The Royal Nepal Army Headquarters, on 2058 Mangsir 12 released a separate communiqué and ordered the press to certify all the news related to the armies from the Department of the Army News located in the Army Headquarters before release. This provision not only harassed the journalists but it also laid a foundation for the army to deliver speeches related to politics.

On 13 Mangsir 2058, a photograph of the armed Maoist insurgent was published in the Mid Week Post from the Kantipur Publication against which the government made a serious objection and confiscated all the issue of this newspaper from the newsagents in Kathmandu. Moreover, the government disappeared three journalists. Fifty-six journalists were extra judicially arrested and imprisoned for more than three months. More than sixty-two journalists had to face illegal arrest, detention and abuse. During that period the Maoists also took life of two journalists. However, the government was unable to investigate and arrest them. There was a grave violation of human rights against the journalists that were abducted by the Maoists. The journalists had to face terror, inhuman torture and unbearable treatment.

"The free media, one of the few legacies of the 1990 People's Movement that was still intact, has been deliberately and methodically torn down. The Ministry of Information and Communication sent a 'secret' and 'urgent' letter to Communication Corner which represents a cynical attempt to chock an FM radio network that was acclaimed the world over for going a voice to Nepal's voiceless." (Nepali Times, 3-9 June 2005). The government recently has made a rumour public that it was going to amend the act related to press through the ordeal where strict measures would be taken against the media. The government is putting its every effort to control all the private print and electronic media and to compel them to follow strict censorship and government's instructions. The media people have been staging street protest against such highhandedness of the government.

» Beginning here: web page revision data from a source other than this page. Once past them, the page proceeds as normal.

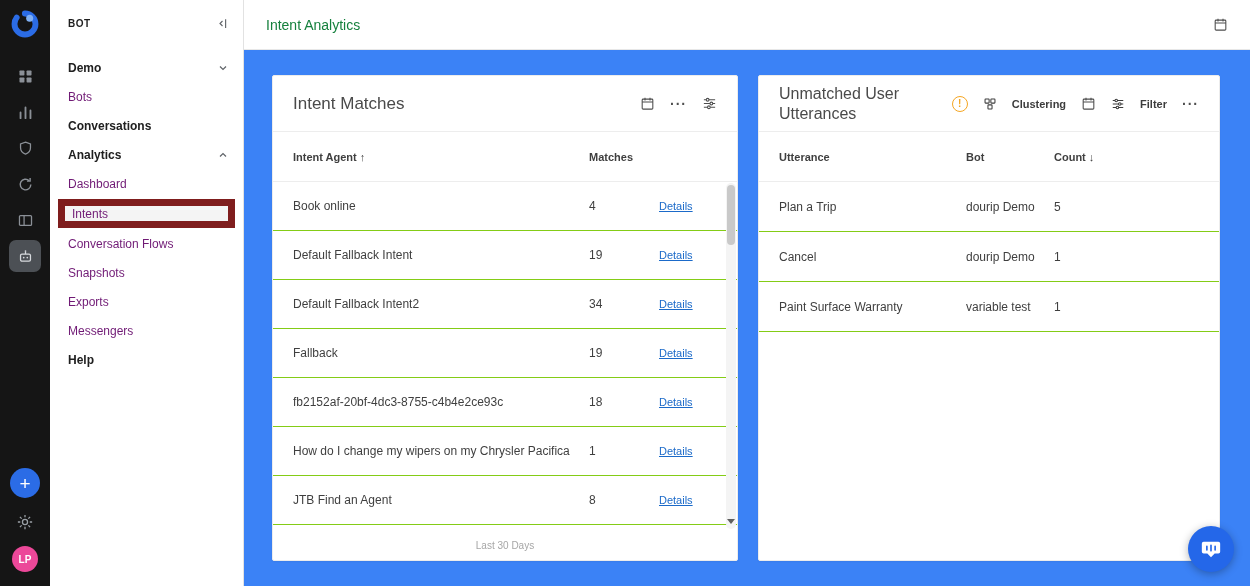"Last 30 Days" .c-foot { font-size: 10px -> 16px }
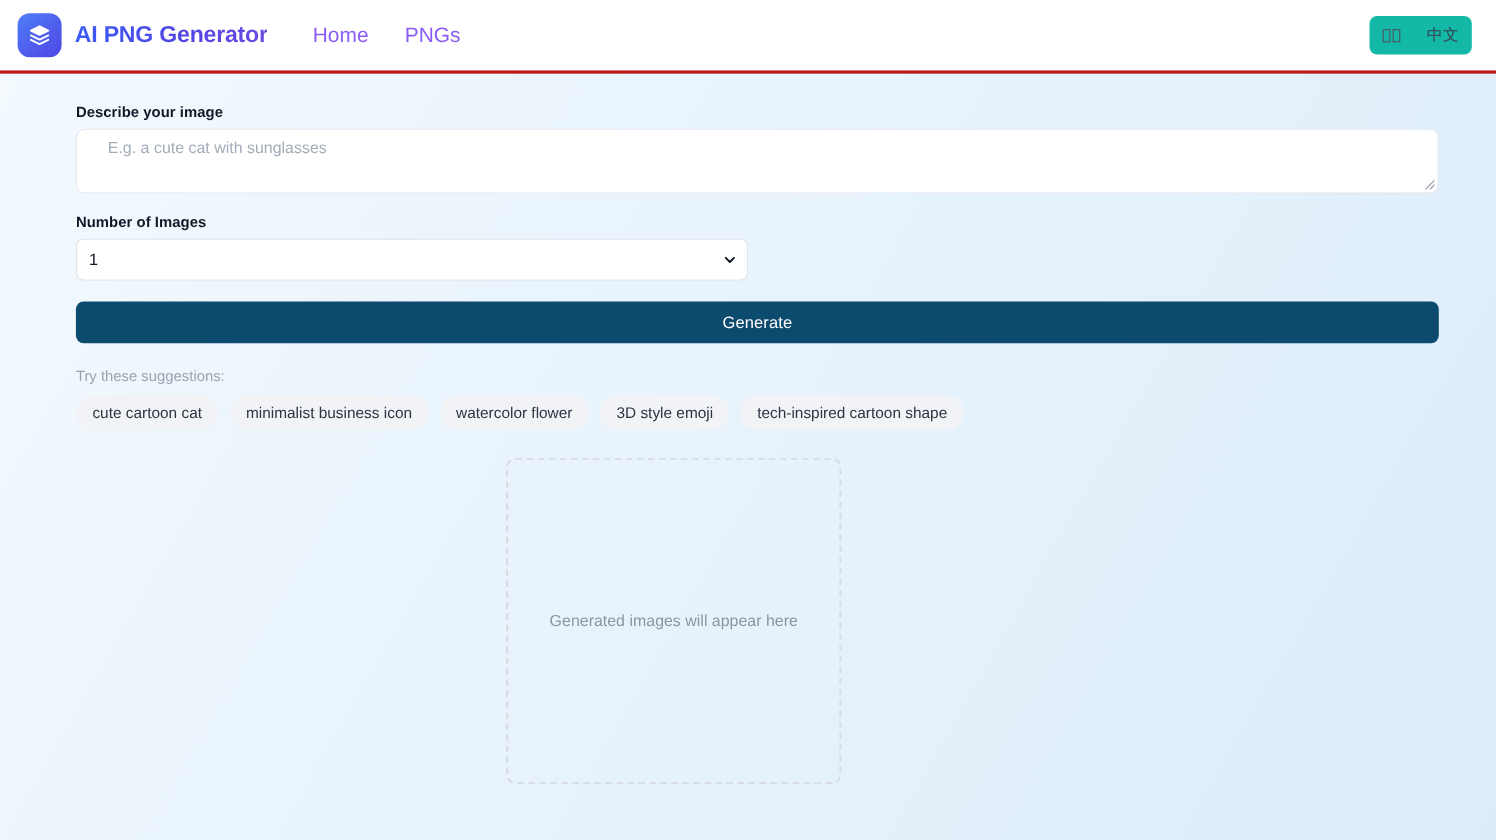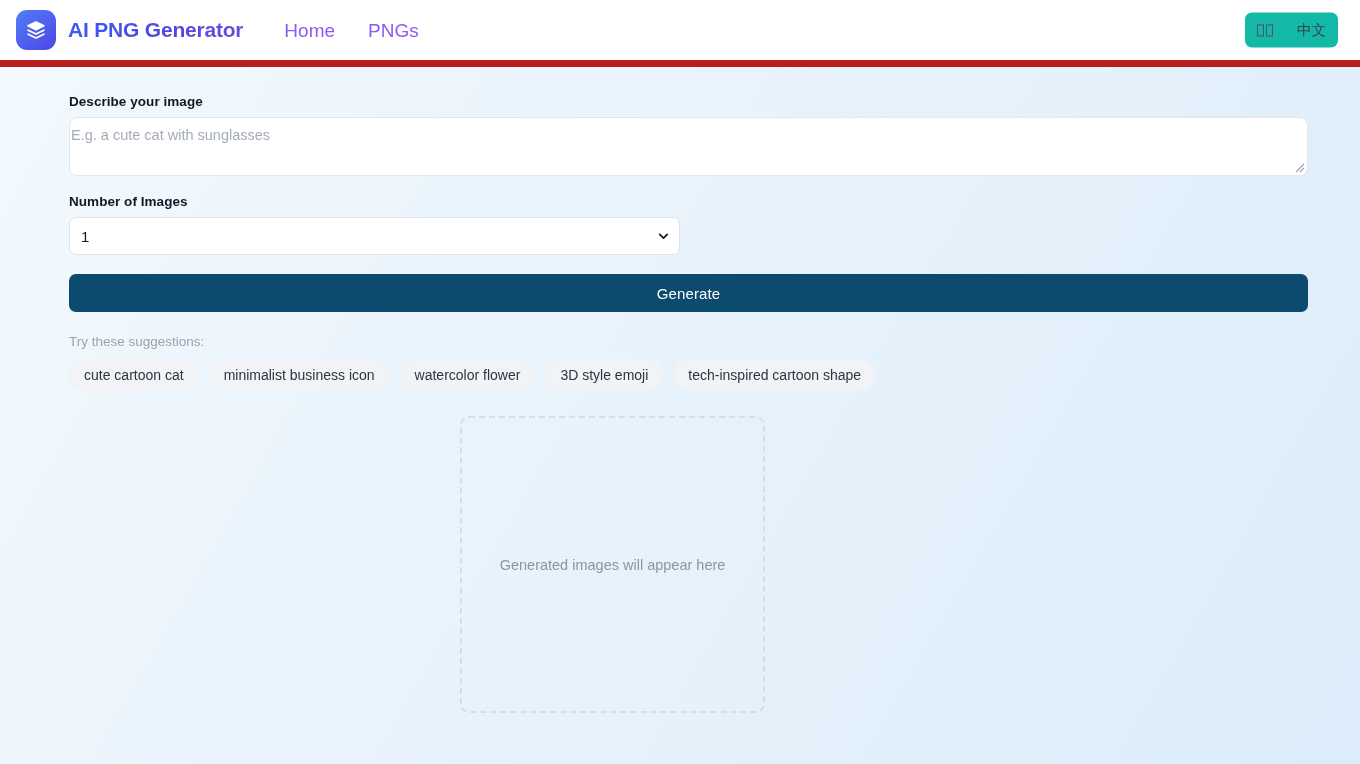"AI PNG Generator" .header { border-bottom: 7px solid #b91c1c -> 3px solid #b91c1c }
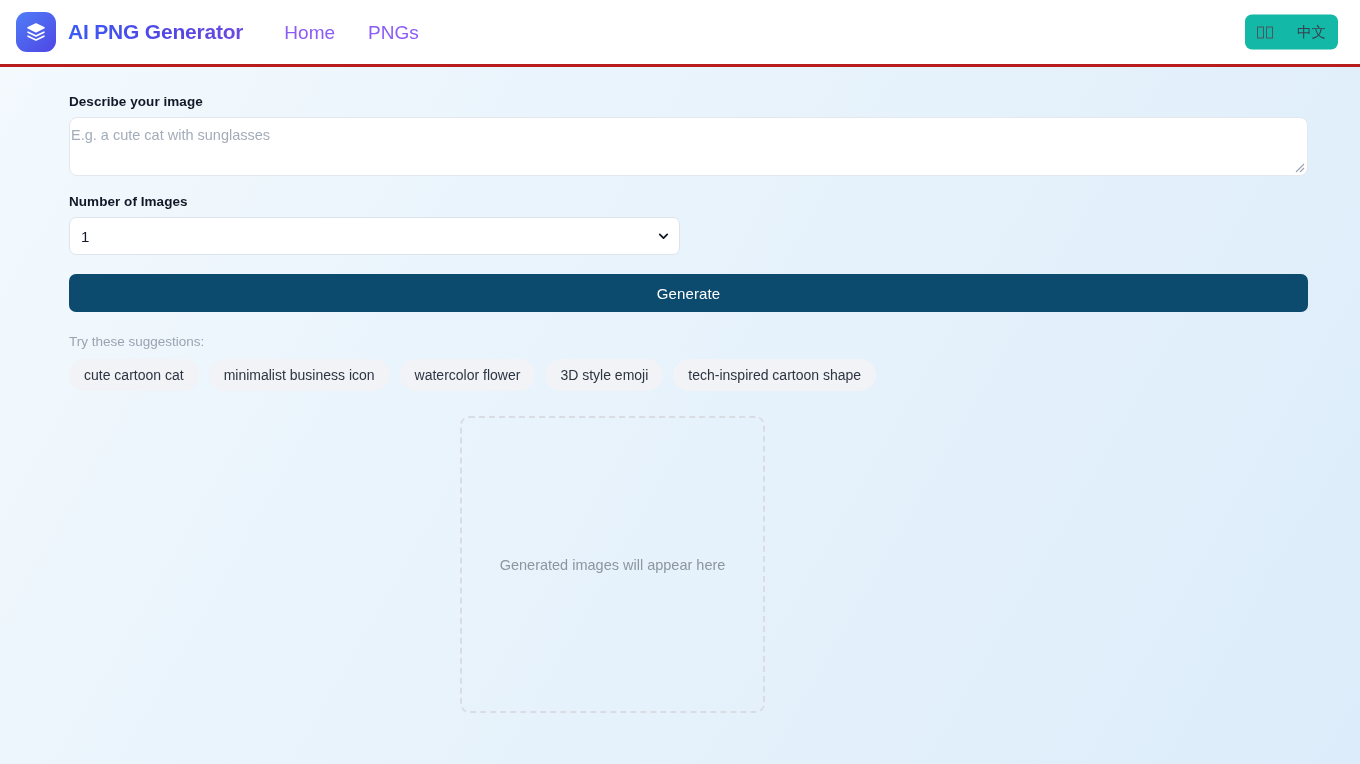"E.g. a cute cat with" .prompt-area { padding: 9px 1px -> 9px 28px }
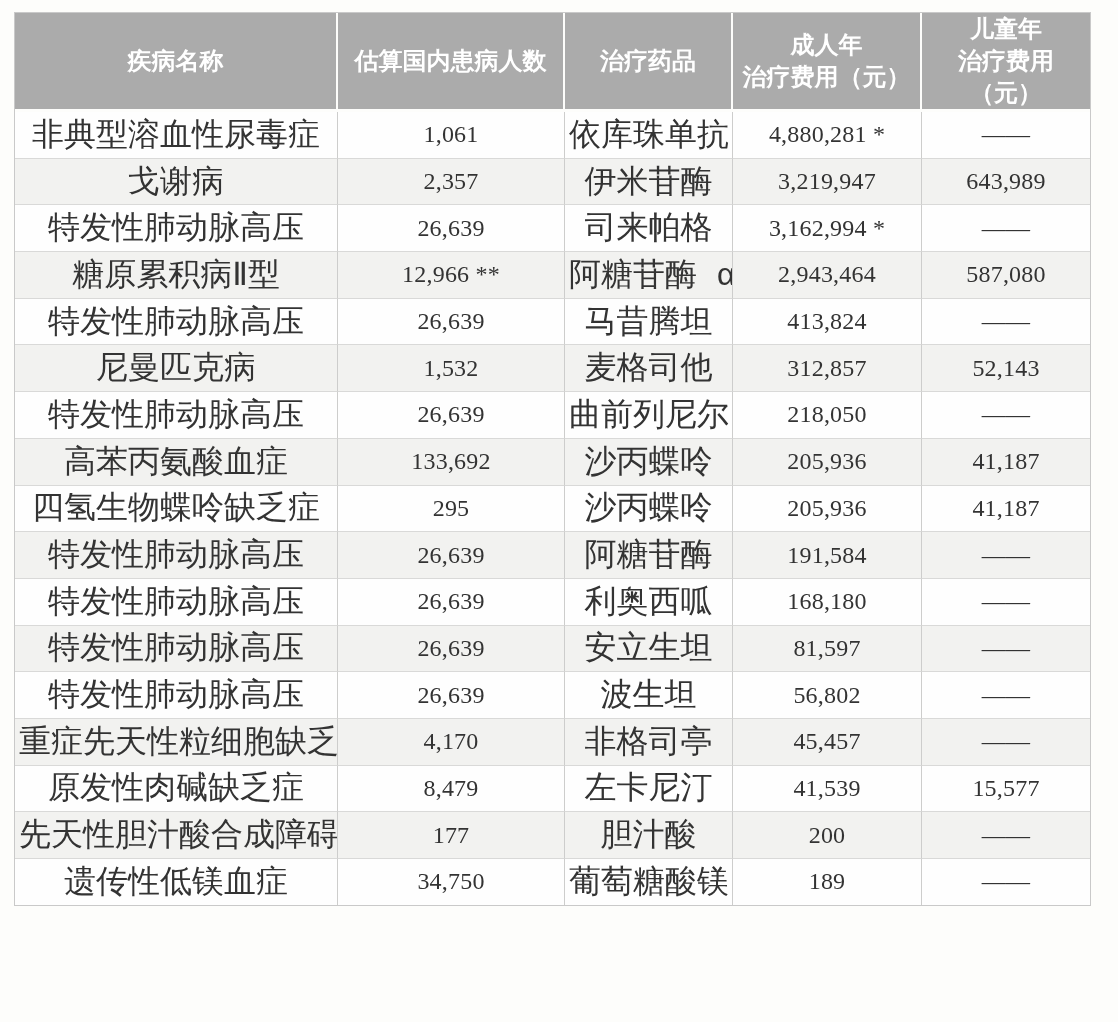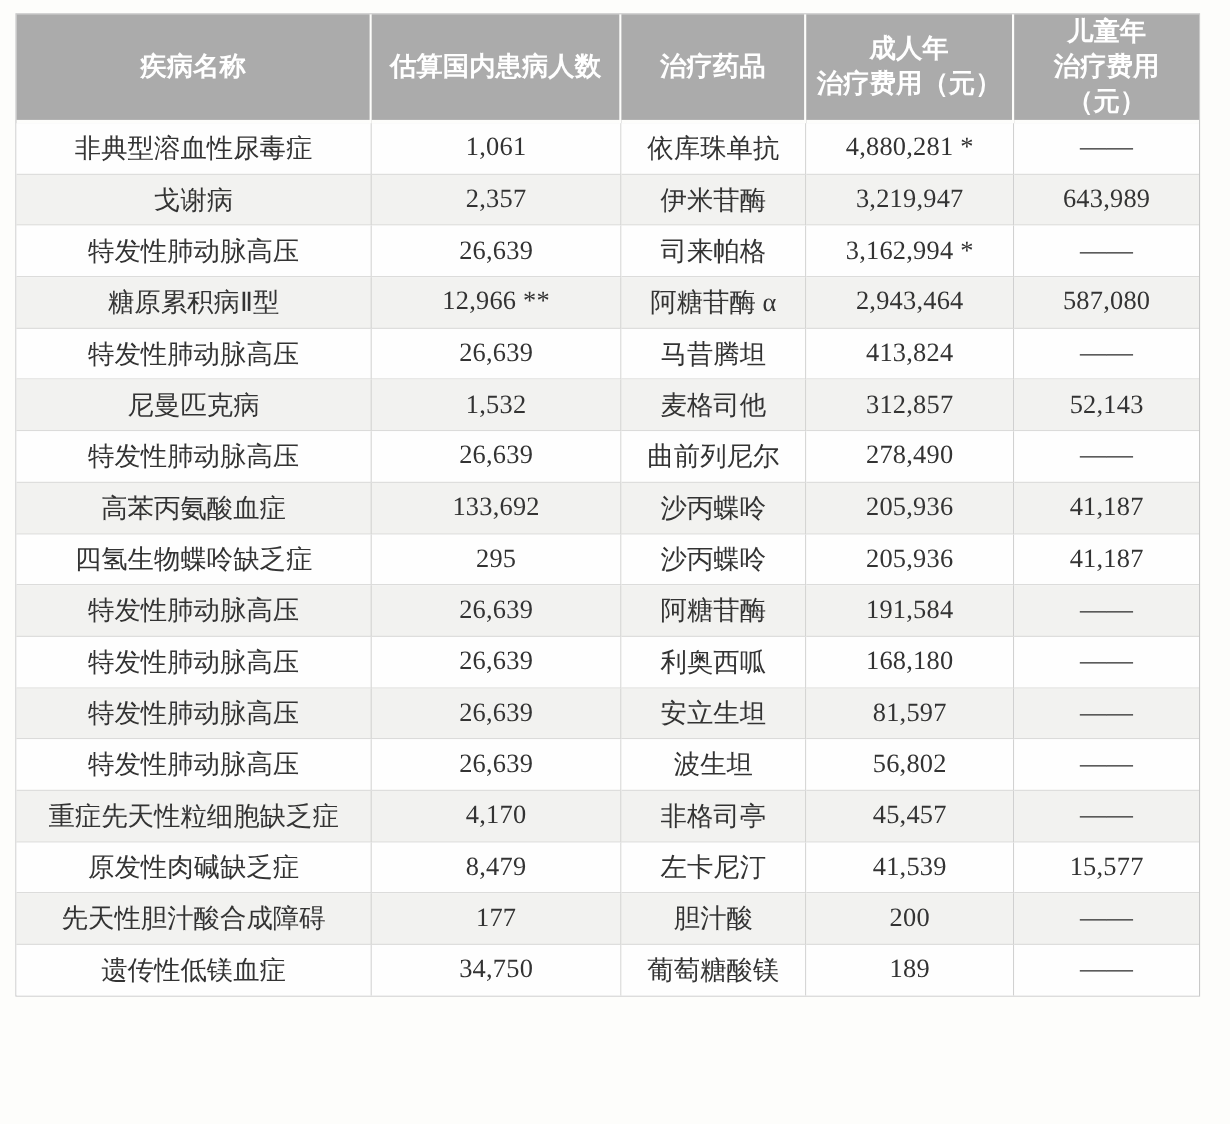"非典型溶血性尿毒症" td.cjk { font-family: Liberation Serif, serif -> Liberation Mono, monospace; font-size: 24px -> 32px }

h) Appointment of the Human Rights Commission: Constitutional Fraud: On the expiry of the five-year tenure of the Human Rights Commission (NHRC) the government against the spirit of the Constitution and Human Rights Act, appointed the pro-royalist in the commission who are by twenty five national level human rights organizations accused of facilitating to cover up human rights violation by the security forces.

These are the few examples of King Gyanendra's deeds in Nepal and he has no respect for the democratic process and is willing to use whatever means necessary to thwart it. The monarch has shown no aptitude for coalition building or conciliation; the only arrows in his quiver seem to be intimidation and violence. He has alienated even his loyal retainers in recent days with his autocratic style. Attempting to restrain this king with a constitution is like attempting to restrain a large, vicious dog with a thread.